EL EJEMPLO ELOCUENTE DE UN HOMBRE SANTO.

        Una madre preguntó en Sâo Paulo al Beato Josemaría qué oraciones podría rezar con sus hijos: “¡Muy breves! Enséñales a rezar a la Virgen, por la noche, una oración muy corta: un Avemaría o, a lo más, tres; aunque con una bastaría. Y al Ángel custodio. Tú verás. Lo que a ti te enseñó tu madre. Todavía rezo en voz alta por la noche, mientras me quito la ropa, las mismas oraciones que me enseñó mi madre. Eso viene muy bien. La piedad que dejáis vosotras en vuestros hijos es como una semilla en tierra fecunda. Pasan los años, se llega a tener mi edad –una edad en plena juventud–, y continúa dando flores y frutos. Yo me acuerdo de mi madre con cariño, necesariamente (...). Hemos de amar a nuestros padres; y la culpa de ese amor la tienen, en buena parte, las madres, que han tenido de modo especial la preocupación de enseñarnos a rezar. No es que los padres no nos enseñaran, porque el mío también rezaba conmigo. No les obliguéis a grandes rezos: poquitos, pero todos los días. Cuando son muy pequeñines, les tomas la mano y les santiguas tú, con su manita. No se olvida nunca esto. Vuestra delicadeza y vuestra piedad, con la piedad de vuestros maridos, de nuestros padres, queda en el fondo del alma. Y si vienen luego las pasiones, que nos tiran abajo, y tenemos una temporada mala en la vida, al final vuelve a brotar la buena semilla. ¿Oyes? ¡No se pierde nunca la piedad que las madres metéis en el corazón de vuestros hijos!

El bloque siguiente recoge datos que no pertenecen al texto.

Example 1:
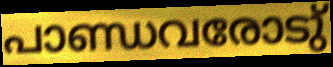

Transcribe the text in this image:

പാണ്ഡവരോടു്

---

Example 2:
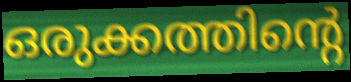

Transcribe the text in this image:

ഒരുക്കത്തിന്റെ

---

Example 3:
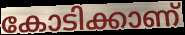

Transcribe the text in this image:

കോടിക്കാണ്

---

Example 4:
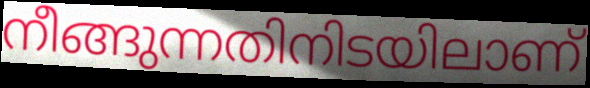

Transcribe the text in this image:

നീങ്ങുന്നതിനിടയിലാണ്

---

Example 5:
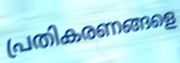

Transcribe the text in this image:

പ്രതികരണങ്ങളെ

        La misma dureza de la vida a la que los padres deben saber enfrentar a sus hijos, y las primeras enseñanzas morales, deben estar empapadas de ese modo de ver las cosas cristiano, que lleva a compartir y a disculpar las ofensas. El cansancio al final del día debe dar paso al agradecimiento a Dios y a la preparación del día siguiente. El mero hecho de ver rezar a los pequeños, de contemplar el candor con el que saben dirigirse al Señor, es toda una lección también para los padres. Esta es la experiencia de la Sra. Gillick: “Una niña de suelto pelo rojo-dorado envuelve su cara pecosa, arrodillada de perfil en su cama, a la suave luz del crepúsculo, al final de la habitación. Delante de ella, en el suelo y enmarcada por el pasillo, otra pequeña se arrodilla y se sienta sobre los talones, con su camisón blanco que la hace parecer un angelito. De repente, un gatito salta de no se sabe dónde hacia la pequeña, y en su locura nocturna, vuelve a saltar para desaparecer de la vista. Las dos niñas se ríen mientras se tapan la boca con sus manos ahuecadas. Esos momentos son una gran compensación para su madre. Puede que no sea mucho, pero es bastante”.

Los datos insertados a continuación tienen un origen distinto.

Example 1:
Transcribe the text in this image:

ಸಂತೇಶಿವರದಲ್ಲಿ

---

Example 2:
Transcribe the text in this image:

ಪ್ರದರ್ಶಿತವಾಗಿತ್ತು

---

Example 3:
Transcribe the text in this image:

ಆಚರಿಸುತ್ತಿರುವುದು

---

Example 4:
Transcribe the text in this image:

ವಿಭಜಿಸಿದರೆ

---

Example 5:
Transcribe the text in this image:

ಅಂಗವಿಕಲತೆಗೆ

LOS MOMENTOS DEL ESPÍRITU.

        Enseñar a rezar requiere tiempo y calma. Es necesario saber hacerlo amable. Parece una misión imposible cuando toda la pelea de la noche, por ejemplo, puede ser arrancar a los hijos de la tele o del ordenador para lograr que se acuesten en paz y a la hora adecuada. Es, sin duda, una batalla que hay que comenzar ganando desde el principio, pero sin entrar en mayores honduras, conviene dejar claro un criterio elemental: los hijos rezarán si ven a sus padres rezar. Lo que es difícil es que lo hagan mientras sus padres, indolentes, permanecen frente al televisor después de haber enviado ágriamente a la pequeña tropa a sus habitaciones. Entre los sacrificios que se exigen a unos padres consecuentes está el de disfrutar con sus hijos de esos momentos del espíritu, tanto al acostarse, como al levantarse, al rezar el ángelus a mediodía, a la hora de comer o al recitar el rosario a la caída de la tarde.

        Rezar en casa, convivir con Dios, abrir los ojos para ver más allá de lo meramente terreno... Una enseñanza que supondrá otras muchas sobre el sentido del dolor, sobre la necesidad de compartir, sobre la solidaridad, sobre el valor de la tarea bien hecha. Una enseñanza, en fin, que quedará entre los cimientos de la personalidad.